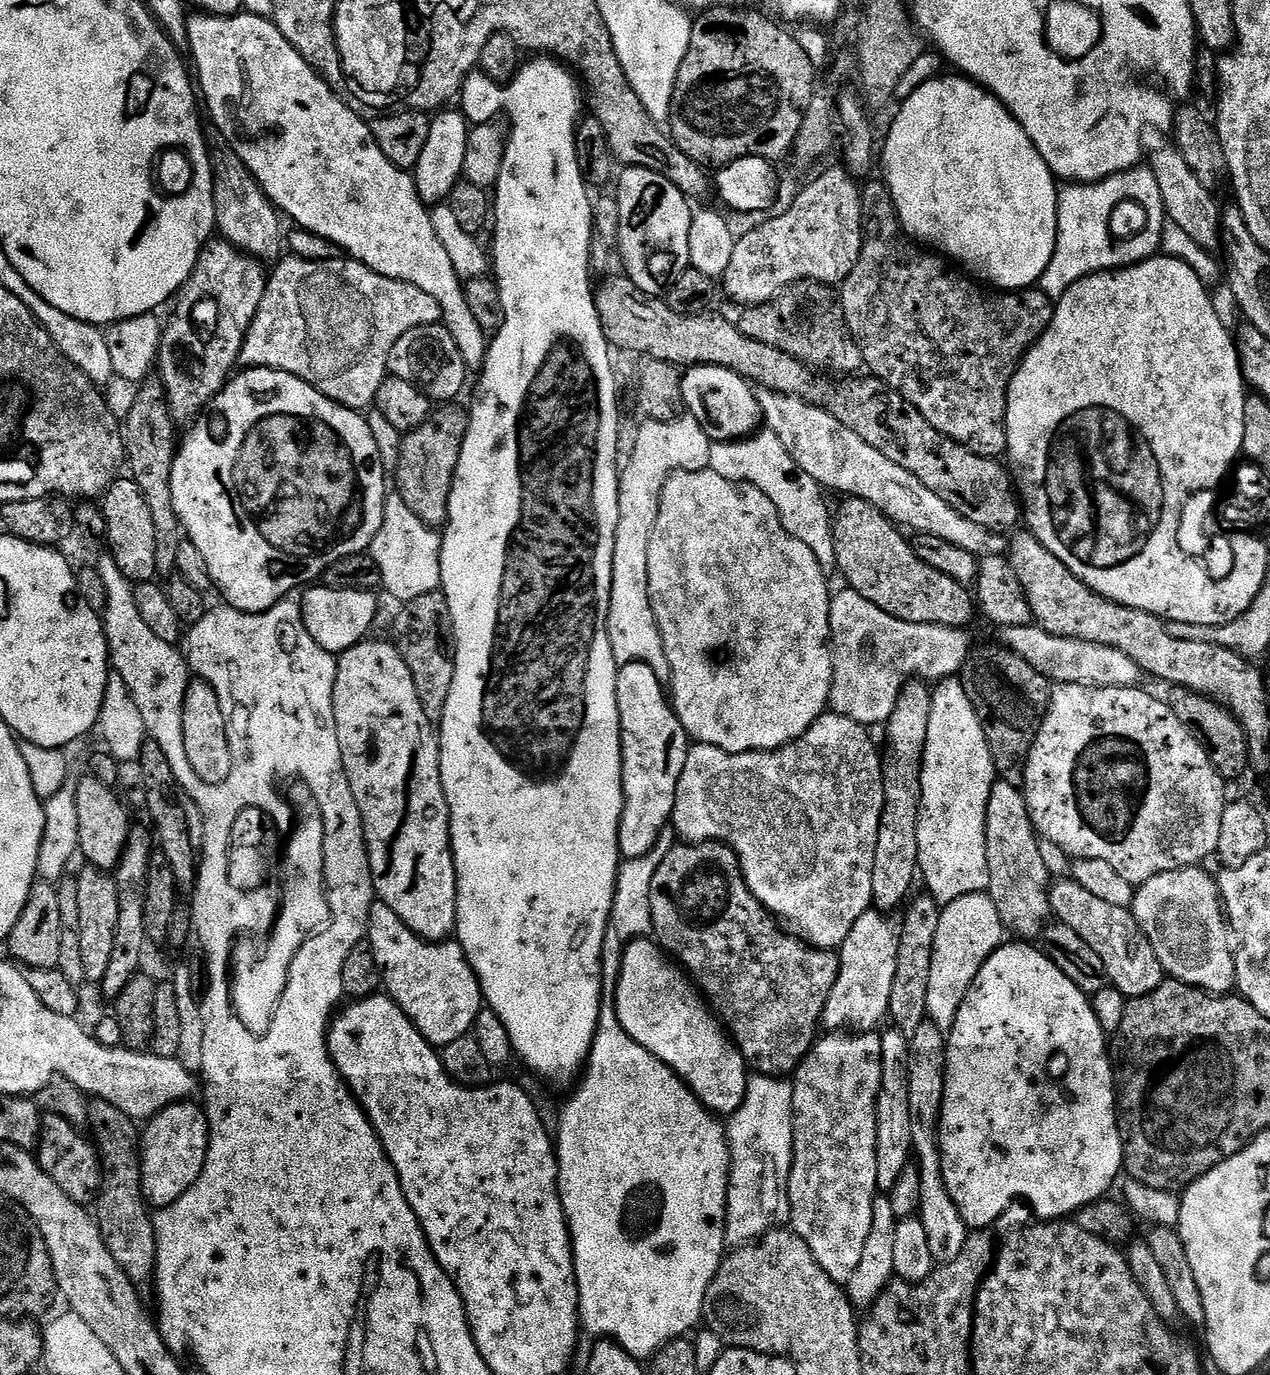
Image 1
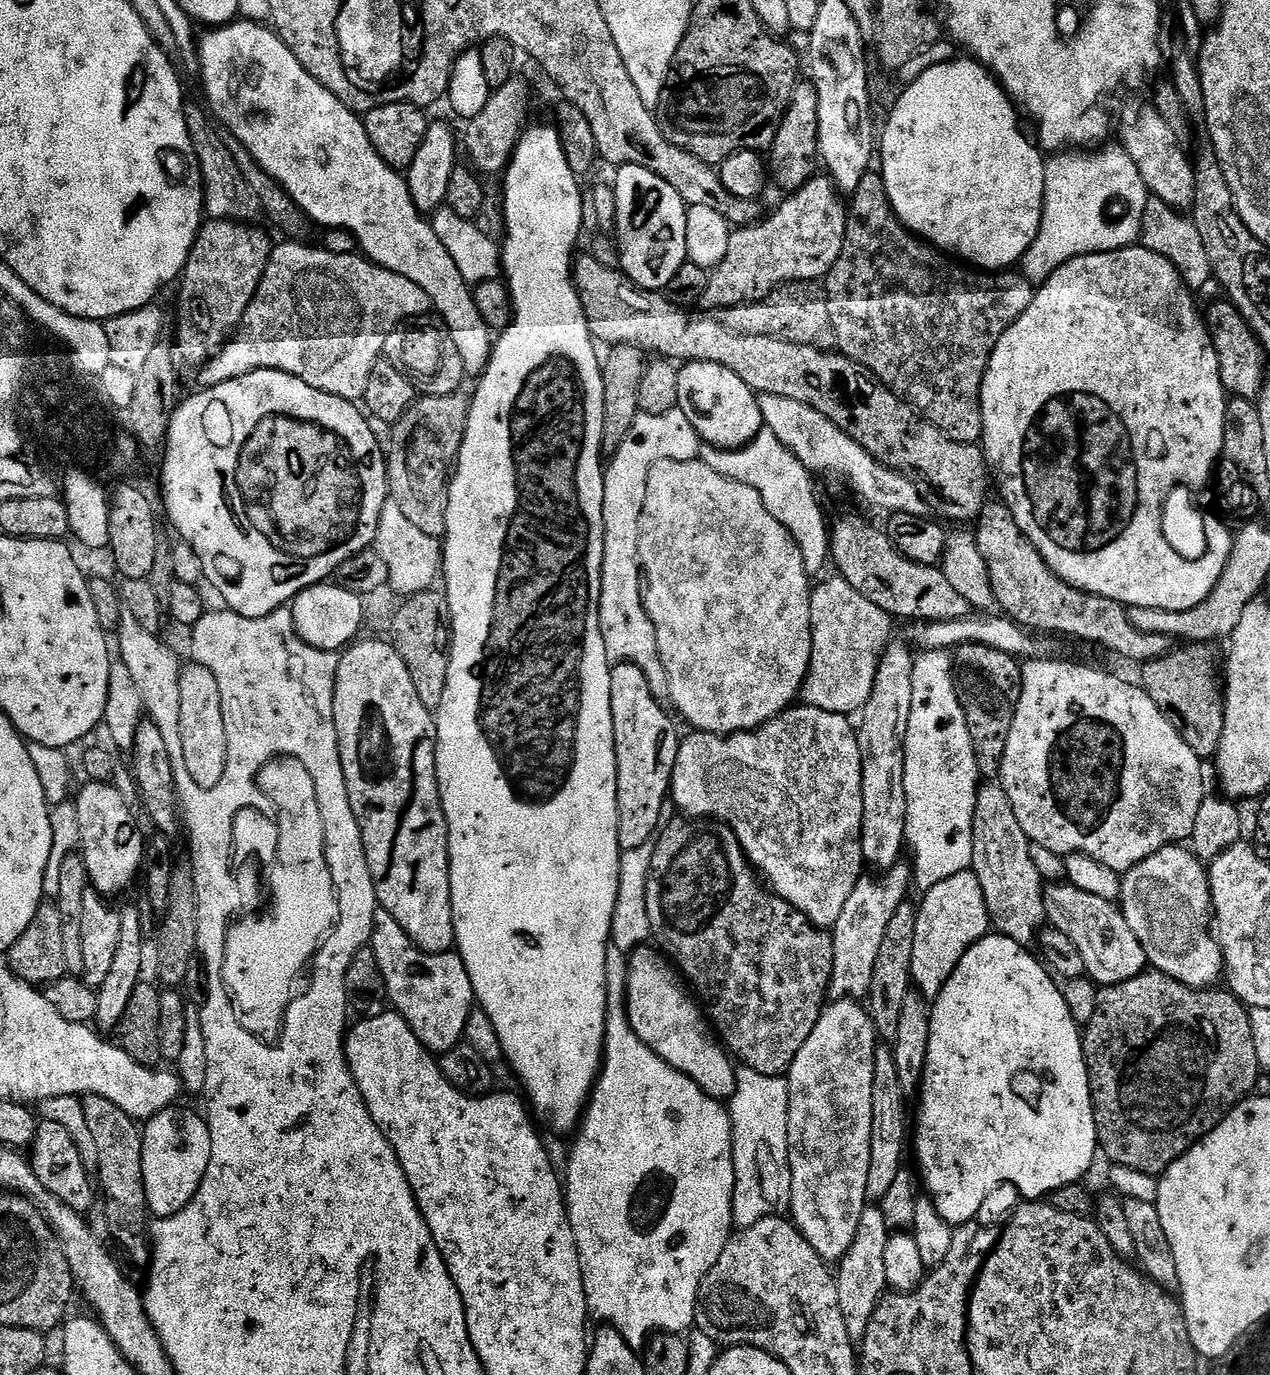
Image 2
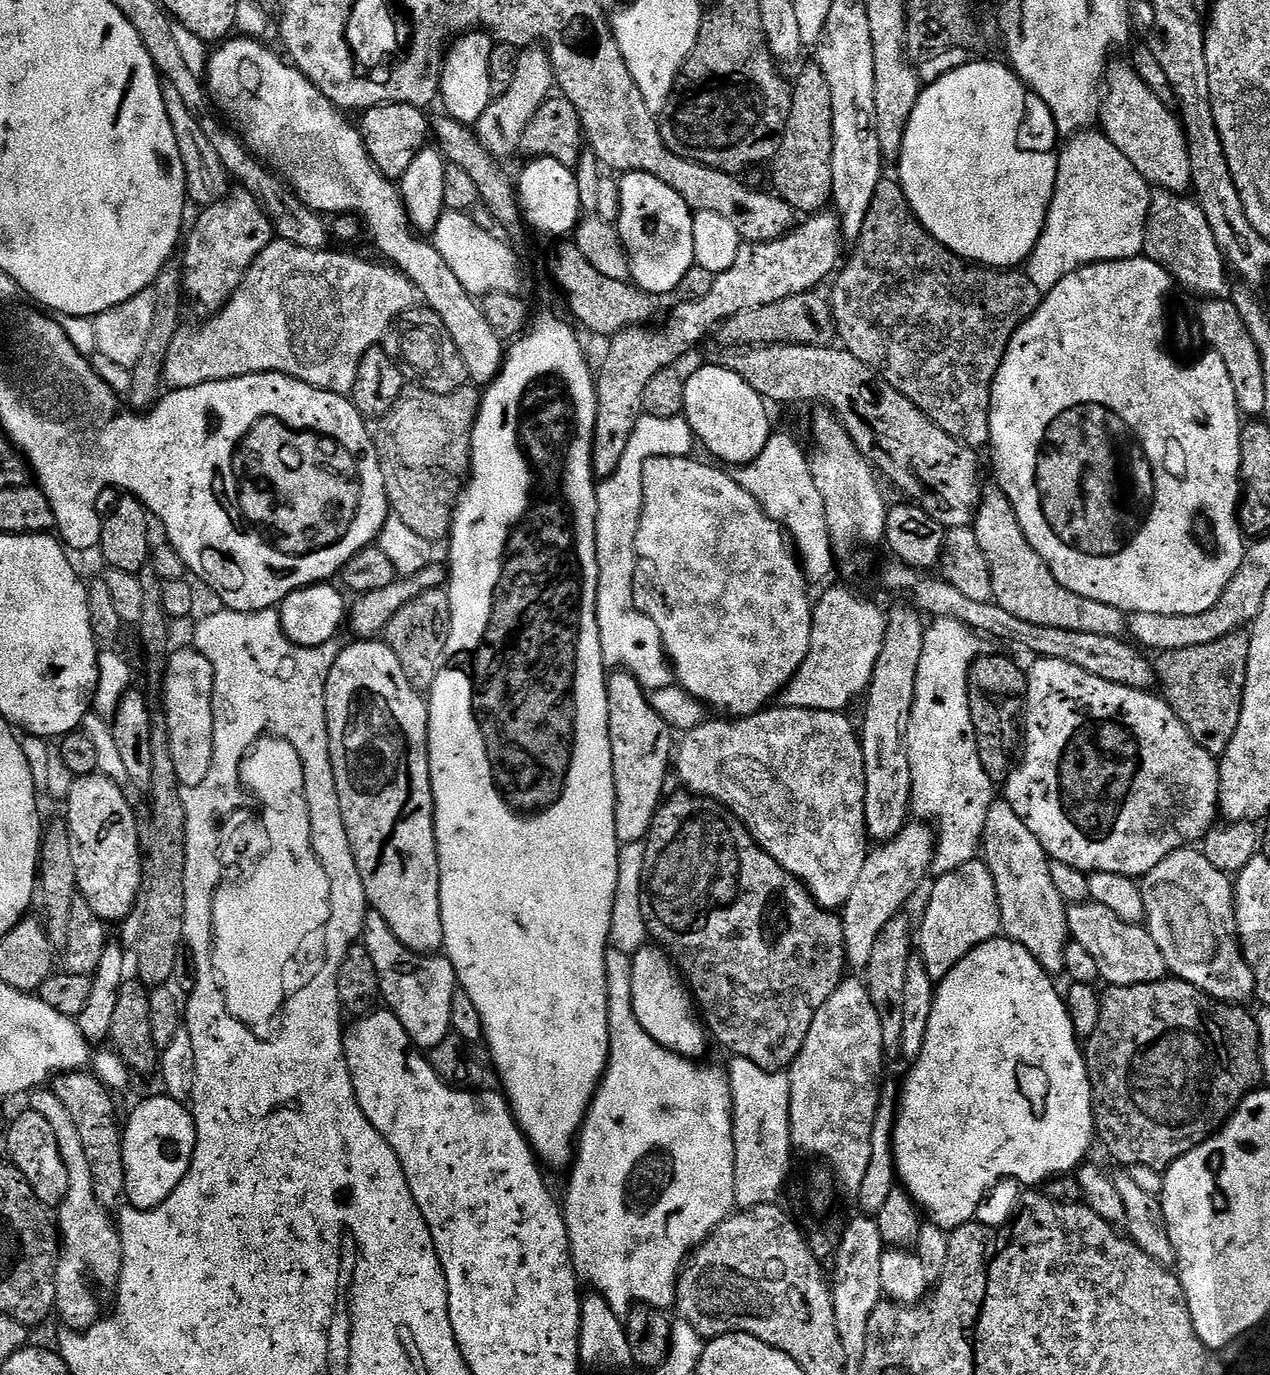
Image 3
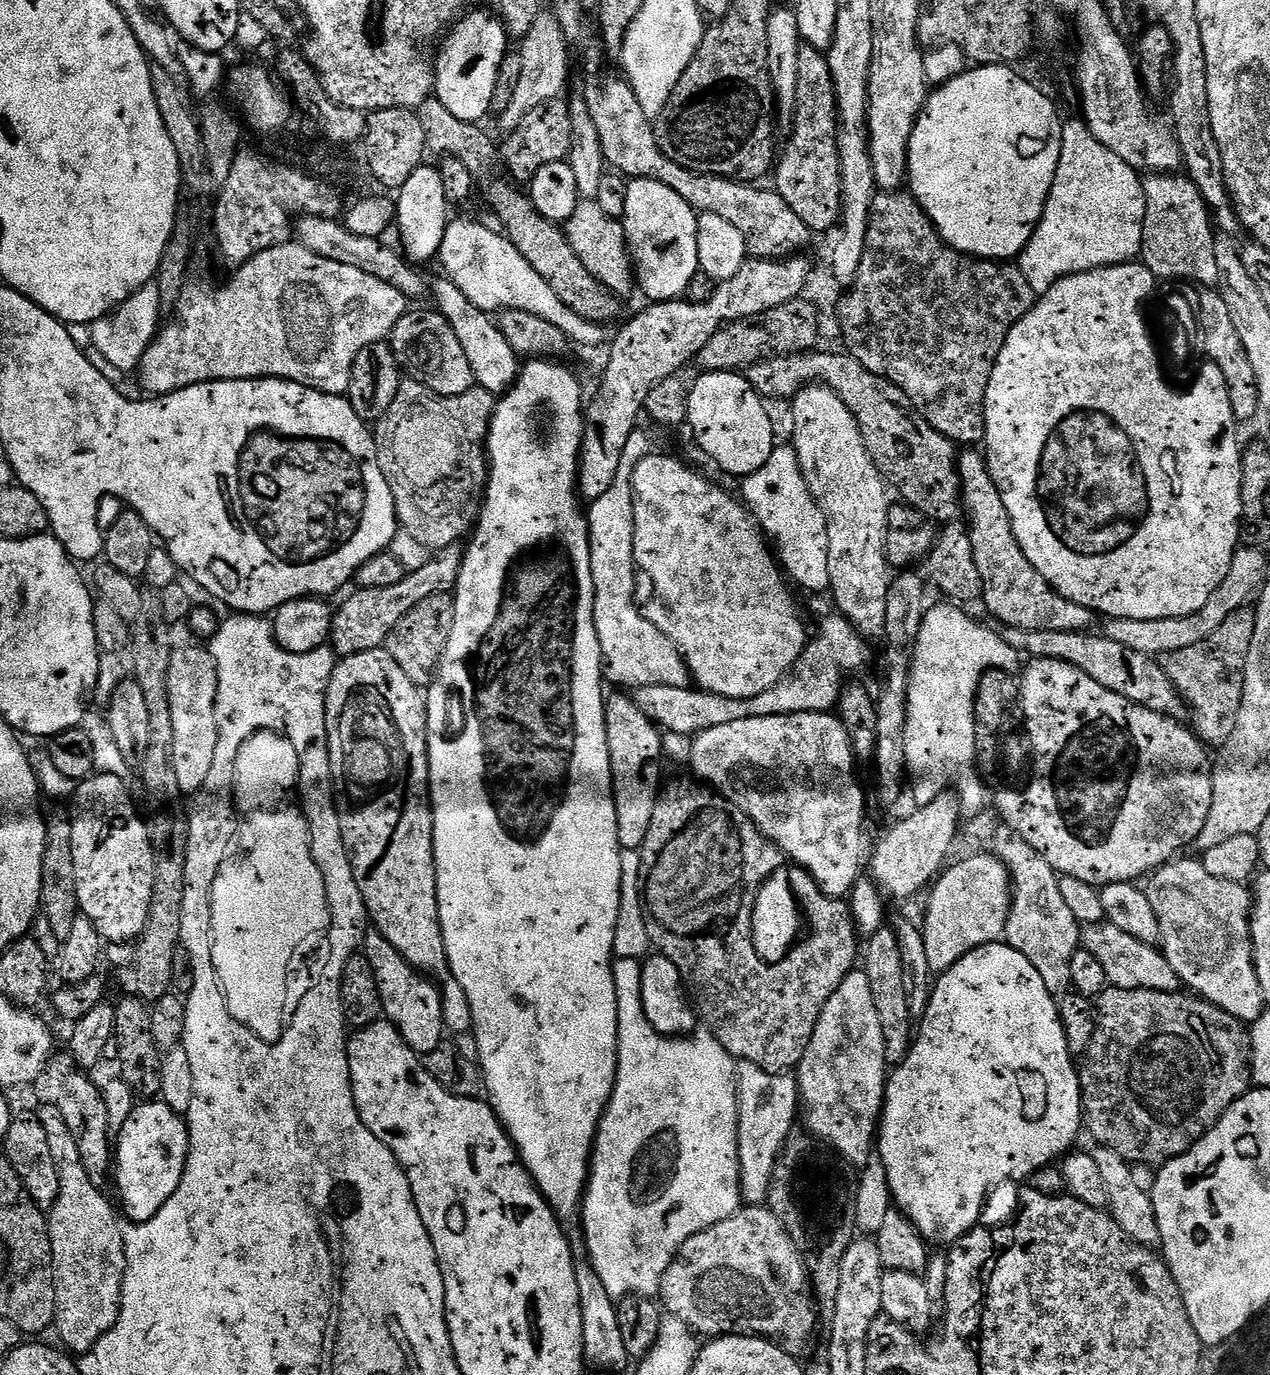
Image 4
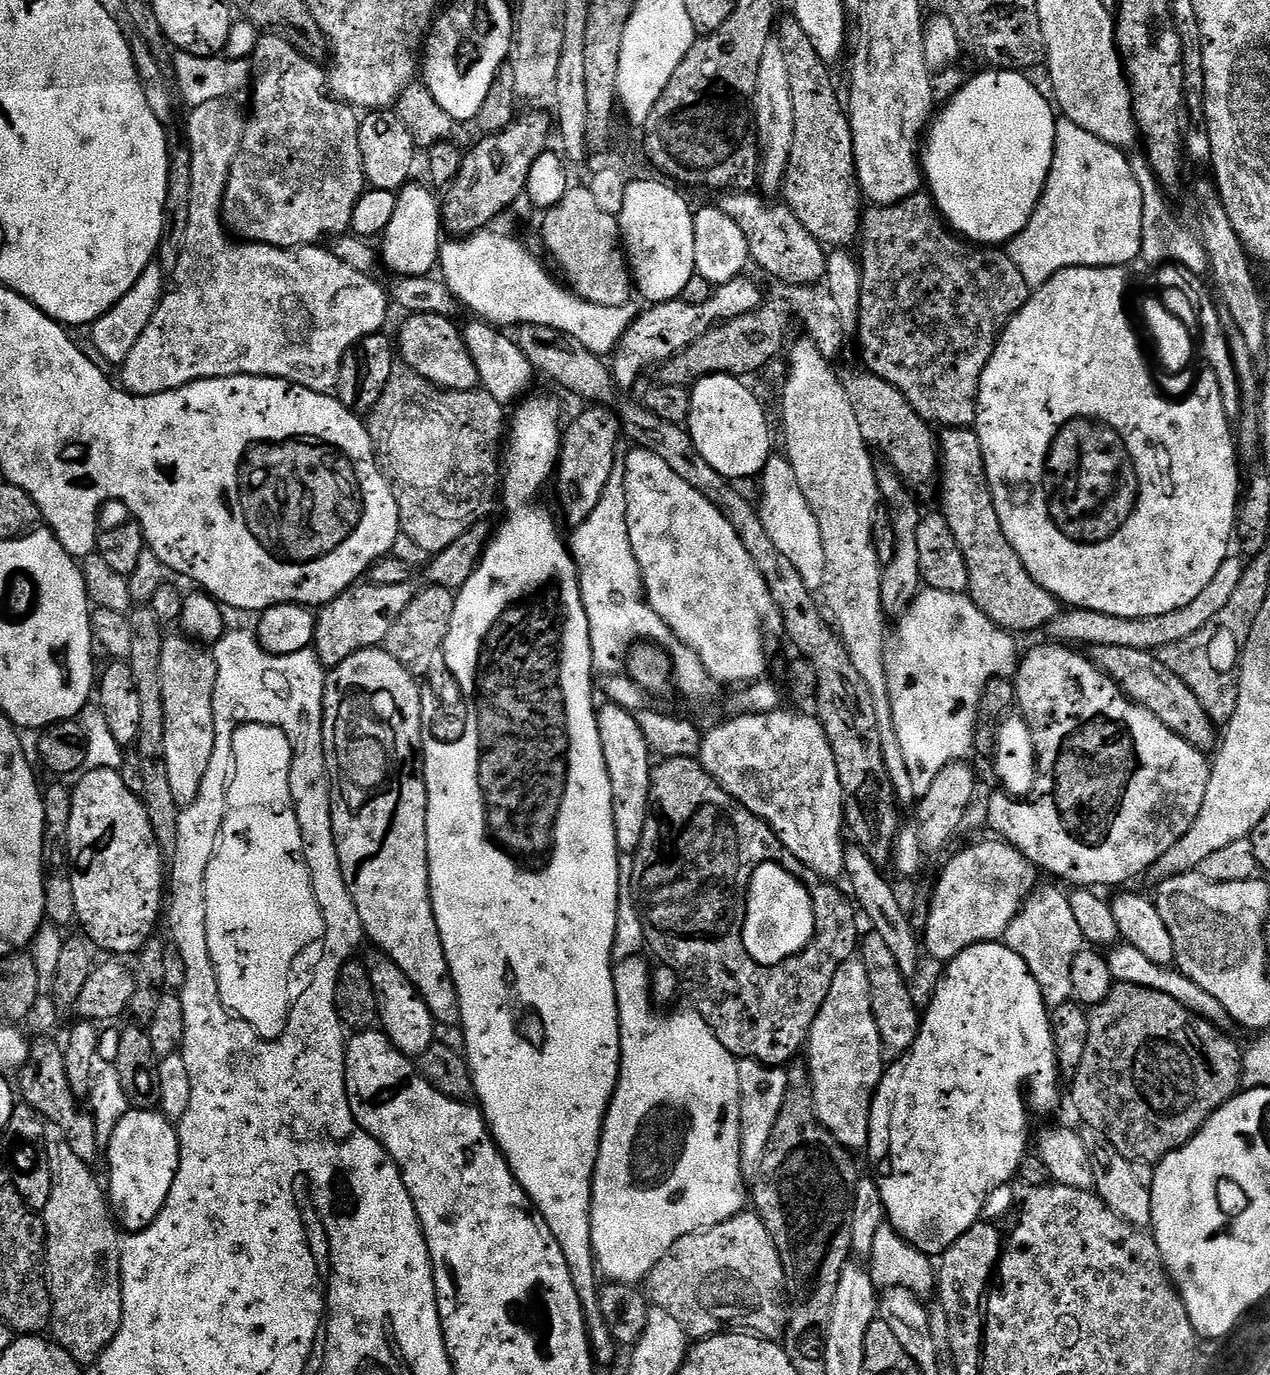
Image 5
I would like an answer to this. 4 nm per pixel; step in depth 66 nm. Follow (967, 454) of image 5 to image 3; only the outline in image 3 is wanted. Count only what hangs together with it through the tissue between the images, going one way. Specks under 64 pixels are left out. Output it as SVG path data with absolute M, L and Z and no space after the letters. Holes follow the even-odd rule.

WHAT THE TASK ASKS: Would you return the data exactly as written, without the pictures?

RESULT BELOW:
Image 1
Image 2
Image 3
Image 4
Image 5
I would like an answer to this. 4 nm per pixel; step in depth 66 nm. Follow (967, 454) of image 5 to image 3; only the outline in image 3 is wanted. Count only what hangs together with it through the tissue between the images, going one way. Specks under 64 pixels are left out. Output it as SVG path data with absolute M, L and Z and no space after the letters. Holes follow the even-odd rule.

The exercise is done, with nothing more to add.